_Job item 1_
In the guitar tuning patent, on what date was the provisional application filed?
_Job item 2_
Rewrite the guitar tuning patent from "The subject matter of this disclosure relates to tuning" to "for producing sound.", swapping "gearless" for "non-geared".
_Job item 3_
Condense the paragraph of the guitar tuning patent that begins "Musical instruments produce sounds" into a short list of its main points.
Text passage START
Non-geared linear tuning hardware for acoustic guitars and related methods

Abstract

A non-geared linear tuning and anchoring system for strings of a stringed musical instrument employing plug-ended strings inserted into the shaft of a string retainer and tensioned by retracting the slidable string retainer within a channel aligned with the strings.

Description

CROSS-REFERENCE TO RELATED APPLICATIONS

This application claims the priority and benefit of U.S. Prov. Pat. App. Ser. No. 61/874,895 (filed Sep. 6, 2013) entitled “Non-geared linear tuning hardware for acoustic guitars and related methods.” Said provisional application is hereby incorporated by reference in its entirety.

STATEMENT REGARDING FEDERALLY SPONSORED RESEARCH OR DEVELOPMENT

Not applicable.

BACKGROUND OF THE INVENTION

1. Field of Invention

The subject matter of this disclosure relates to tuning control systems and string anchoring mechanisms for stringed musical instruments. More particularly, the subject matter of this disclosure relates to gearless tuners for easy string installation and tuning of stringed musical instruments.

2. Description of Related Art

Musical instruments produce sounds. Sound is typically a mechanical wave traveling through a compressible medium at a frequency within the range of human hearing. A hearing-frequency vibrating wave may be produced in air via vibrating a surface. Accordingly, musical instruments have employed vibrating surfaces as a means for producing sound.
Text passage END
Extracted data START
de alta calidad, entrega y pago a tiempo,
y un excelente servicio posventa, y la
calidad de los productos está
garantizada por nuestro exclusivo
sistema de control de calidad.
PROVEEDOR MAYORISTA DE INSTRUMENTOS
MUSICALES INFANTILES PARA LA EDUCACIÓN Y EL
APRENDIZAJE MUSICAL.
Extracted data END
_Your solution 1_
Sep. 6, 2013

_Your solution 2_
The subject matter of this disclosure relates to tuning control systems and string anchoring mechanisms for stringed musical instruments. More particularly, the subject matter of this disclosure relates to non-geared tuners for easy string installation and tuning of stringed musical instruments.

2. Description of Related Art

Musical instruments produce sounds. Sound is typically a mechanical wave traveling through a compressible medium at a frequency within the range of human hearing. A hearing-frequency vibrating wave may be produced in air via vibrating a surface. Accordingly, musical instruments have employed vibrating surfaces as a means for producing sound.

_Your solution 3_
- Musical instruments produce sounds.
- Sound is typically a mechanical wave traveling through a compressible medium at a frequency within the range of human hearing.
- Vibrating a surface can produce such a wave in air.
- For this reason, musical instruments have used vibrating surfaces to produce sound.